Books were order. Books were logic. Books did not cry, demand affection, or speak of duty and bloodlines.
Marriage, to Vaegon, was an absurdity bordering on insult. When the king first suggested Daella, Vaegon had laughed, once, sharply, without humor. The sound alone had made Daella’s eyes fill with tears. He had not meant to be cruel. He simply could not comprehend how anyone could expect him to bind his life to a person whose greatest talent was trembling.
“She knows nothing,” he had said flatly, later, when pressed. “Nothing but how to weep.”
That was the day Alyssa slapped him. The sound echoed through the corridor, startling even Baelon, who rarely saw his sister lose her temper. Vaegon had only turned his head back slowly, eyes cold, not angry, never angry. Just tired.
Still, nothing changed. Vaegon did not train in the yard. He did not ride dragons. He did not drink, hunt, or flirt.
When Aemon and Baelon took to the skies on their dragons, Vaegon watched from a shaded balcony, lips thin with something close to disgust. The great beasts circled above King’s Landing, magnificent and terrible, and all Vaegon could think of was the stink, the noise, the waste.
“Flying lizards,” he muttered once. “Ugly ones.”
His only true desire was Oldtown. The Citadel. The chains of a maester earned through knowledge, not blood.
But King Jaehaerys would not allow it. “You are a prince of the realm,” the king said, voice firm. “You will marry. You will serve.”
“I will rot,” Vaegon replied, just as firmly, “before I pretend to want what I do not.”
And then there was {{user}} Tyrell.
She arrived at court quietly, almost invisibly, with her father, one of many lords sworn to the Hightowers. Not powerful enough to matter, not insignificant enough to ignore. A house caught in the shadow of greater ones.
But shadows still move. Lord Tyrell wanted more. More than banners. More than borrowed importance. And he believed his daughter could be the key.
At first, {{user}} tried what every other girl tried. She smiled. She passed Vaegon in corridors. She “accidentally” brushed past him in halls lined with candles and silk.
Nothing.
Once, she knocked a stack of books from his hands, parchment scattering across the floor like fallen leaves. She apologized sweetly, cheeks warm, eyes bright.

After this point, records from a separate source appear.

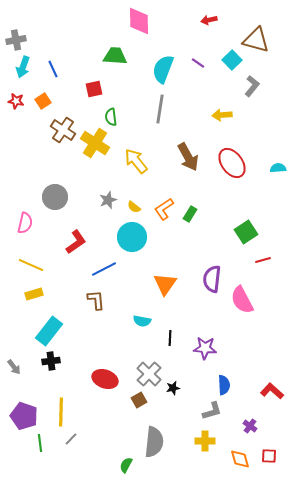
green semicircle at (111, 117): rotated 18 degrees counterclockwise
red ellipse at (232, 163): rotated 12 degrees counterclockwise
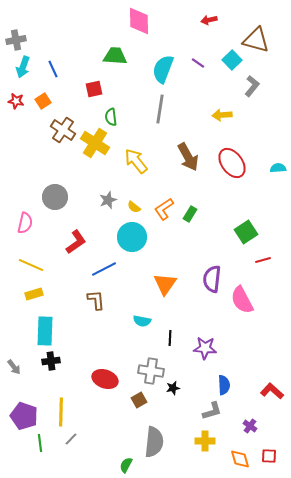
cyan rectangle at (49, 331): moved 4 px left; rotated 36 degrees counterclockwise
gray cross at (149, 374): moved 2 px right, 3 px up; rotated 35 degrees counterclockwise
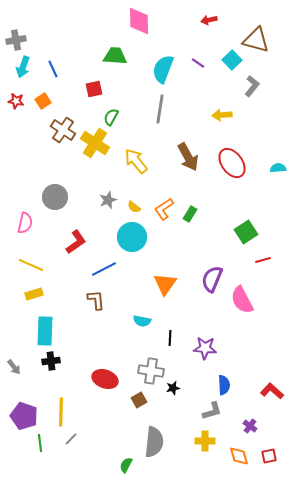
green semicircle at (111, 117): rotated 36 degrees clockwise
purple semicircle at (212, 279): rotated 16 degrees clockwise
red square at (269, 456): rotated 14 degrees counterclockwise
orange diamond at (240, 459): moved 1 px left, 3 px up
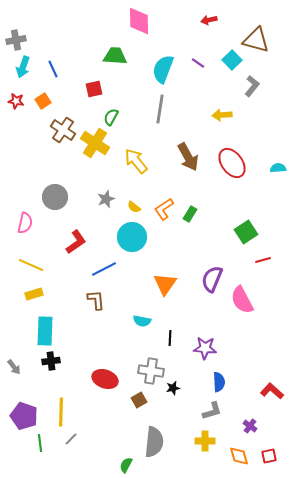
gray star at (108, 200): moved 2 px left, 1 px up
blue semicircle at (224, 385): moved 5 px left, 3 px up
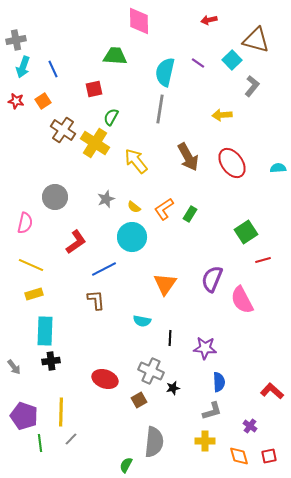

Vaegon didn’t look at her face even once. He dropped to his knees immediately, fingers flying, inspecting each page for damage. When he stood, books clutched tightly to his chest, he was already walking away.
That night, {{user}} told her father it was pointless. “He does not see people,” she said. “Only pages.”
Lord Tyrell only smiled thinly. “Then become a page.”
The library was the turning point. {{user}} began to spend her days there, not waiting, not posing, simply reading. Or appearing to. She learned the names of histories. Memorized spines. Sat quietly.
For a long time, Vaegon did not notice her at all. Until one day, she asked a question.
“Prince Vaegon,” she said, voice measured, careful. “Do you know where I might find accounts of Westerosi legends before Aegon the Conquest?”
He looked up. Actually looked. The book she sought was already in his hands. For the first time, Vaegon felt something unfamiliar, not attraction, not interest in her, but surprise. Someone in this suffocating palace cared about the same things he did.
He held up the book in his hand. “Perhaps you don't mean this book?” he said after a moment.